When I looked up to face the boy again, I expected to find him watching on curiously. He was gone, though. I was alone in an unoccupied car with two, unconscious attendants at my feet. The door to the cargo car stood ajar. A message from my new friend.
Come get me.
I went over the lies planned in my head and grabbed the collars of each attendants’ uniform. With little regard for how their bodies scraped across the floor, I hauled them into the dimly-lit cargo car. The third attendant, the one the boy had knocked out, lay sprawled near the door.
I lingered in the square of light cast by the doorway. There weren’t a lot of places to hide, and I didn’t want to wait around for too long. I was a good liar, but it would be hard to explain three unconscious bodies.
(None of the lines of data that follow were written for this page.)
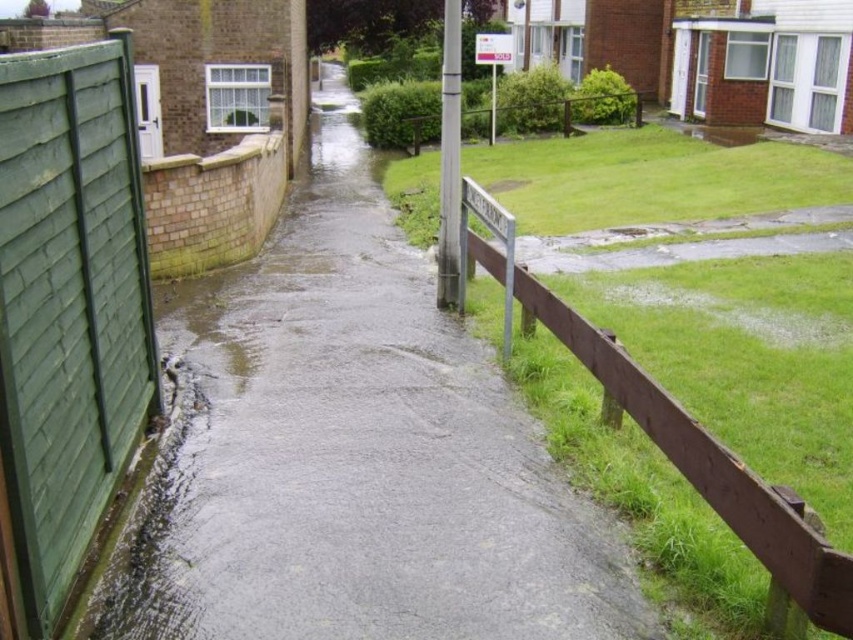
Which of these two, brown wooden fence at upper center or white plastic sign at center, stands taller?

Standing taller between the two is white plastic sign at center.

Can you confirm if brown wooden fence at upper center is wider than white plastic sign at center?

Yes.

This screenshot has width=853, height=640. What do you see at coordinates (596, 99) in the screenshot?
I see `brown wooden fence at upper center` at bounding box center [596, 99].

Where is `brown wooden fence at upper center`? brown wooden fence at upper center is located at coordinates (596, 99).

You are a GUI agent. You are given a task and a screenshot of the screen. Output one action in this format:
    pyautogui.click(x=<x>, y=<y>)
    Task: Click on the brown wooden fence at lower right
    The height and width of the screenshot is (640, 853).
    Given the screenshot: What is the action you would take?
    pyautogui.click(x=672, y=433)

Which of these two, brown wooden fence at lower right or white plastic sign at center, stands shorter?

Standing shorter between the two is brown wooden fence at lower right.

Is point (519, 273) closer to camera compared to point (494, 45)?

Yes.

This screenshot has height=640, width=853. I want to click on brown wooden fence at lower right, so click(x=672, y=433).

Is point (39, 356) behind point (569, 99)?

That is False.

Is green wooden fence at left bigger than brown wooden fence at upper center?

Actually, green wooden fence at left might be smaller than brown wooden fence at upper center.

Locate an element on the screen. green wooden fence at left is located at coordinates (68, 307).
“Hey, is anyone back here?” I called out after I dropped the two attendants. “I’m here to help. Peter Cook sent me.”
Peter Cook was the snitch for Seattle—an otherwise ordinary, well-liked bakery owner hired to keep an ear to the ground and help maintain the cover story for my mission. Special Forces often paid substantial amounts of money to buy one or two people’s discretion when they didn’t have a mole already placed in the city.
The revolutionary emerged from behind a stack of metal crates halfway across the cabin. He had one hand behind his back as if to indicate he was armed. For a long, stoic moment, he just stared at me. I flashed a smile and showed him my empty hands to let him know I was unarmed and meant no harm.
“Cook?” he asked, sounding a bit winded.
“Old family friend,” I told him. “Said you guys could use a hand.”
“And so you came running to the rescue?” He looked me up and down again and shook his head with an unimpressed scoff. If he knew how quickly I could kill him if I wanted, he probably wouldn’t laugh.
His attitude would take some getting used to, especially if I remembered his sparse profile sheet correctly. According to the file I’d been given, this brat was the ringleader of the group I was supposed to collect data on. “It’s Valery, right?”